START Provided records

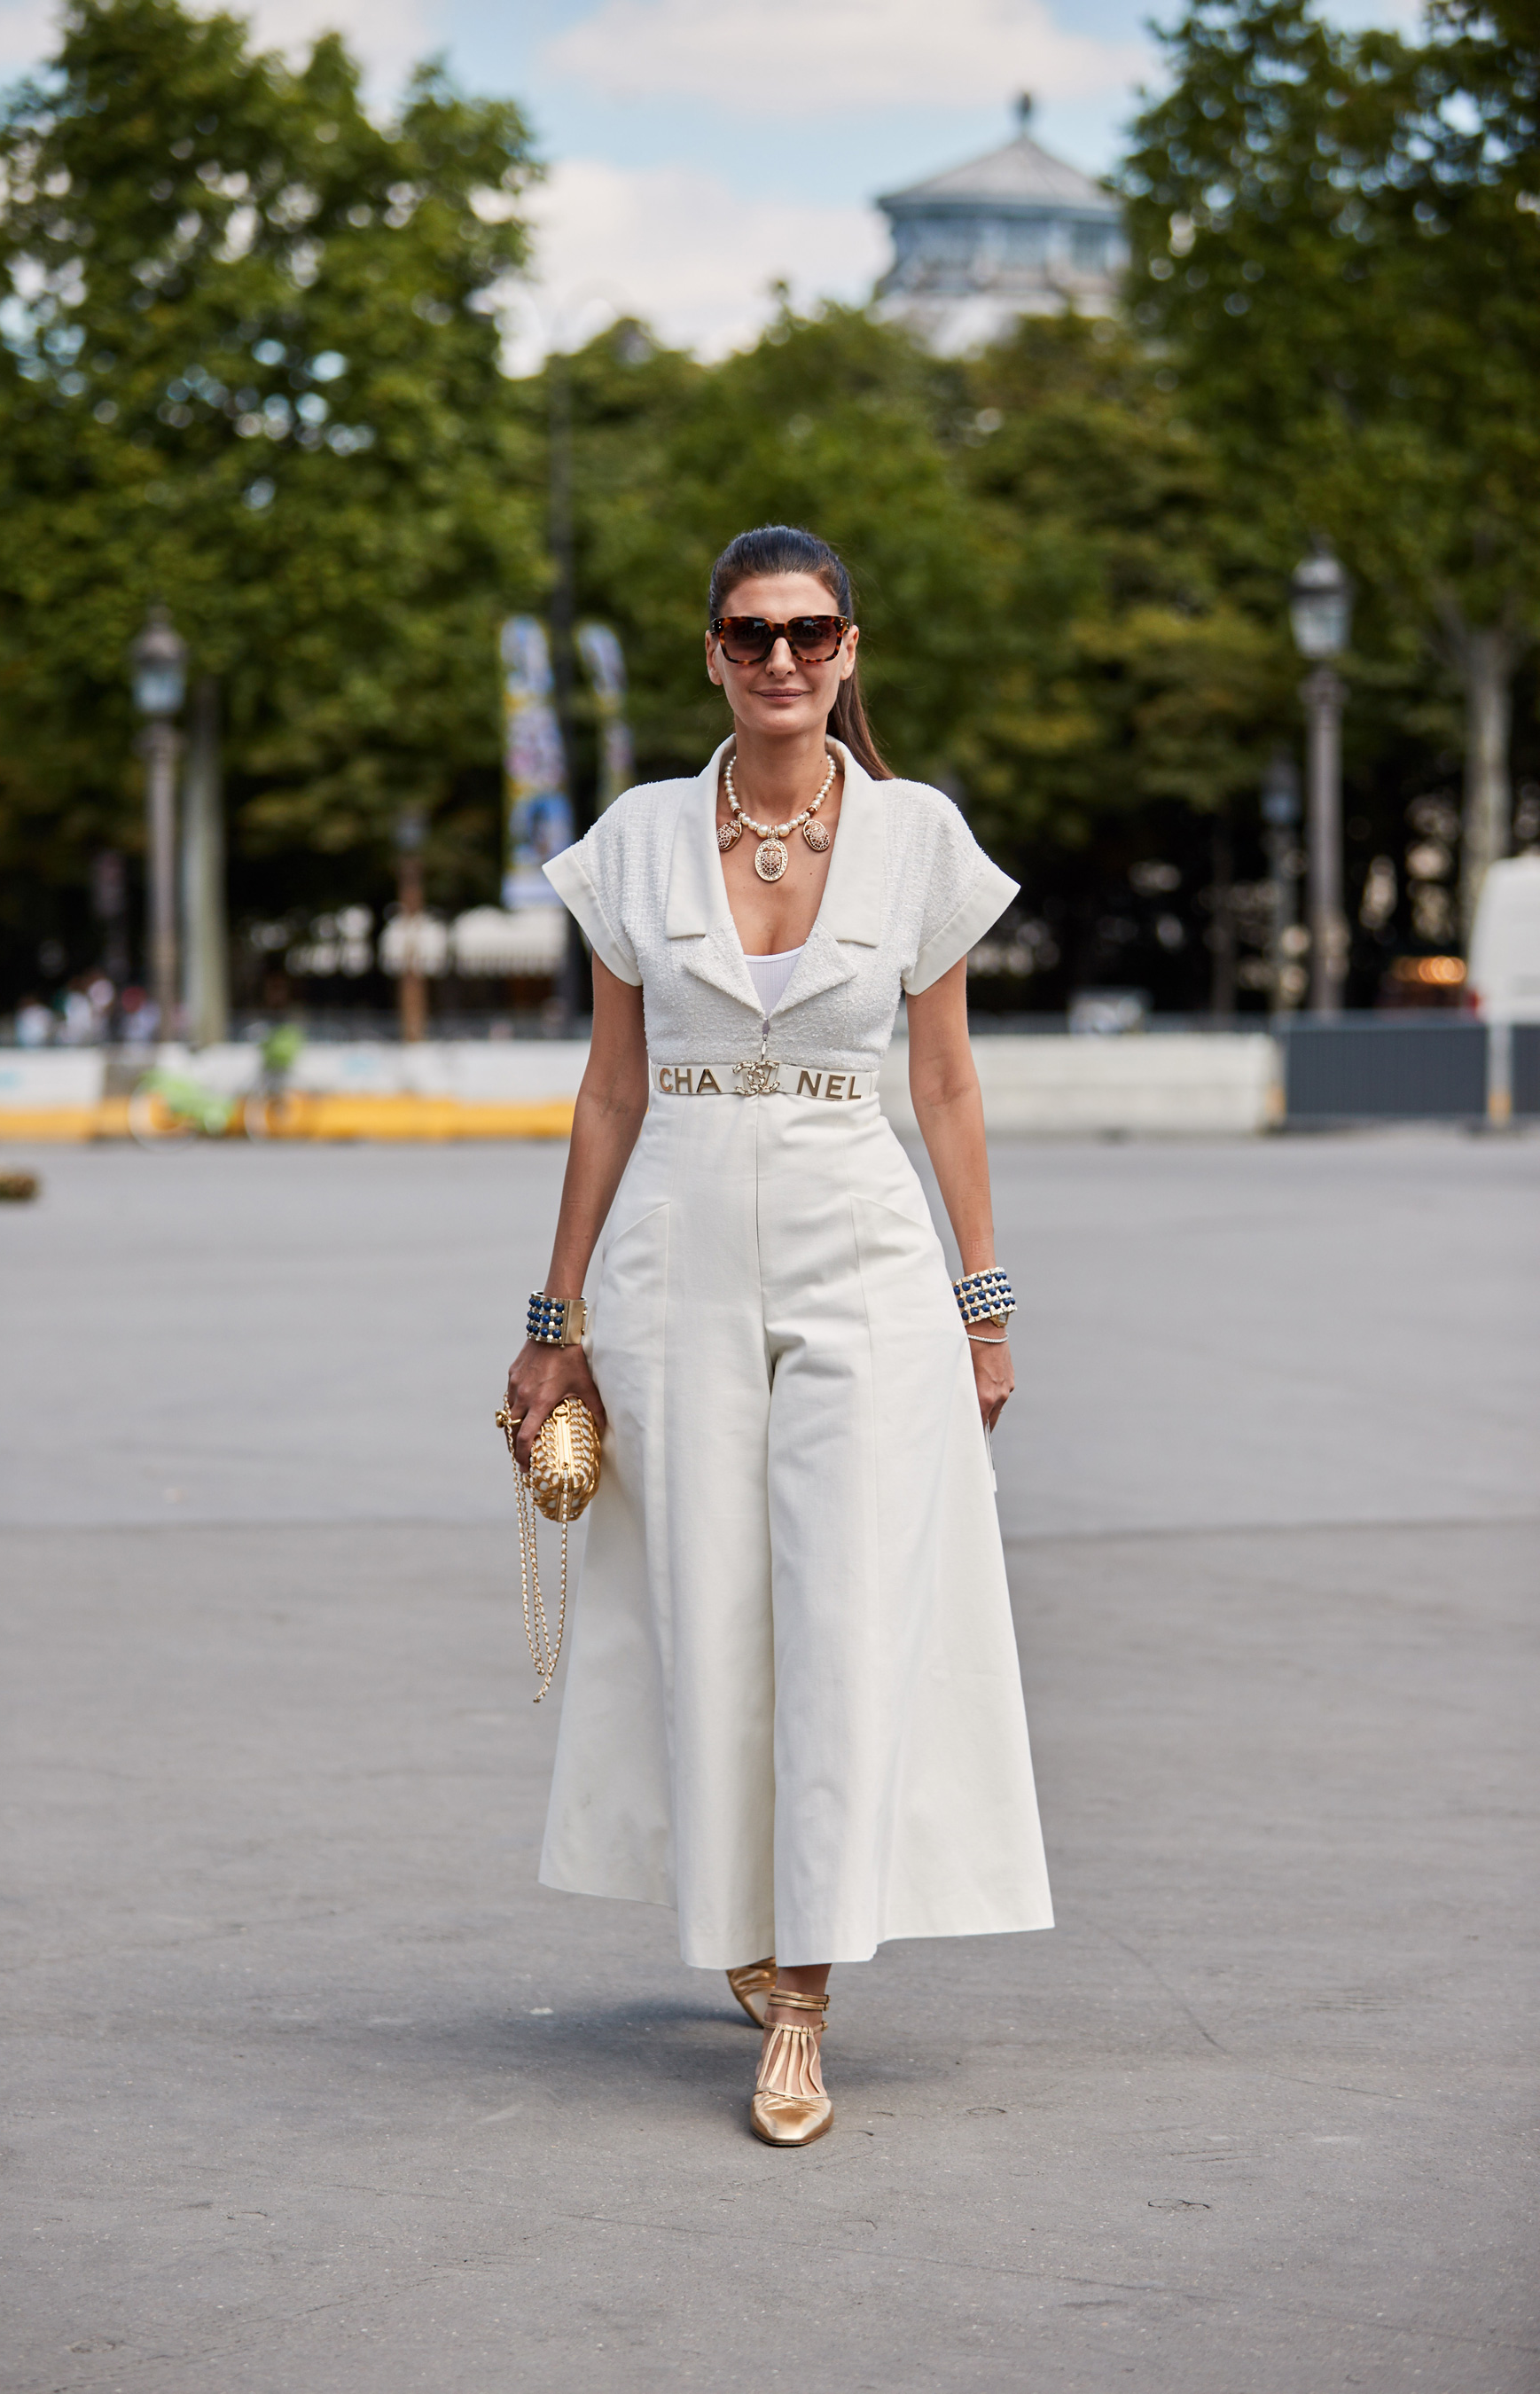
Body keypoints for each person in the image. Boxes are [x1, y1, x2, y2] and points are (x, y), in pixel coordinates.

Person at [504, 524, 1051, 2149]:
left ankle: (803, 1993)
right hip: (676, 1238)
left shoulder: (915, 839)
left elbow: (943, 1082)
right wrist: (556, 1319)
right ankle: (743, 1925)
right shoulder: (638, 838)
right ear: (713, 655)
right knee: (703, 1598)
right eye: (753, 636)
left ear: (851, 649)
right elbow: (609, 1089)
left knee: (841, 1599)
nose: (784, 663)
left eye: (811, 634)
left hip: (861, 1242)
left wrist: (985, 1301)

END Provided records
START Provided records

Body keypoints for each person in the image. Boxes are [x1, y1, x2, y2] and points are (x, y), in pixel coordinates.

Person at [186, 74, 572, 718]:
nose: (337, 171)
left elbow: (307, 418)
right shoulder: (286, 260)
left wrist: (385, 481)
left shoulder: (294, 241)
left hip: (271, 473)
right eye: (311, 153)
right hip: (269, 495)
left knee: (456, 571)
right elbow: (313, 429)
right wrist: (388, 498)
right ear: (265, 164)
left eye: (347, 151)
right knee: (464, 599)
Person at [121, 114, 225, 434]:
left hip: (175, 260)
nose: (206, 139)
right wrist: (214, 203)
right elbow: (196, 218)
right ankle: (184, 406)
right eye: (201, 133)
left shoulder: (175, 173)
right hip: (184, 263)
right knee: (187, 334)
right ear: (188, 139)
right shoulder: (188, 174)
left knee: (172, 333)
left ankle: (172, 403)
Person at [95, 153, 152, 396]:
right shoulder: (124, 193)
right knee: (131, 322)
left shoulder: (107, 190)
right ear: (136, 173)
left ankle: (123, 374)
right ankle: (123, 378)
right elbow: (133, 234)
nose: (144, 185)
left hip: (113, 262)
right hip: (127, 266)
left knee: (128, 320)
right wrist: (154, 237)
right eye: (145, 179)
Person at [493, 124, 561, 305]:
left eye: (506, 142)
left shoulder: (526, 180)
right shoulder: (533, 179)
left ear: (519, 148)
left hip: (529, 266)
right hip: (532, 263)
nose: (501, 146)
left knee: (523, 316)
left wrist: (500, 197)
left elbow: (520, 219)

END Provided records

▶ **Task goal**: Using the data above, reproduce exactly the lines from the line that contains "left ear: (519, 148)" through the line that contains "left elbow: (520, 219)", including both.

▶ **Task response**:
left ear: (519, 148)
left hip: (529, 266)
right hip: (532, 263)
nose: (501, 146)
left knee: (523, 316)
left wrist: (500, 197)
left elbow: (520, 219)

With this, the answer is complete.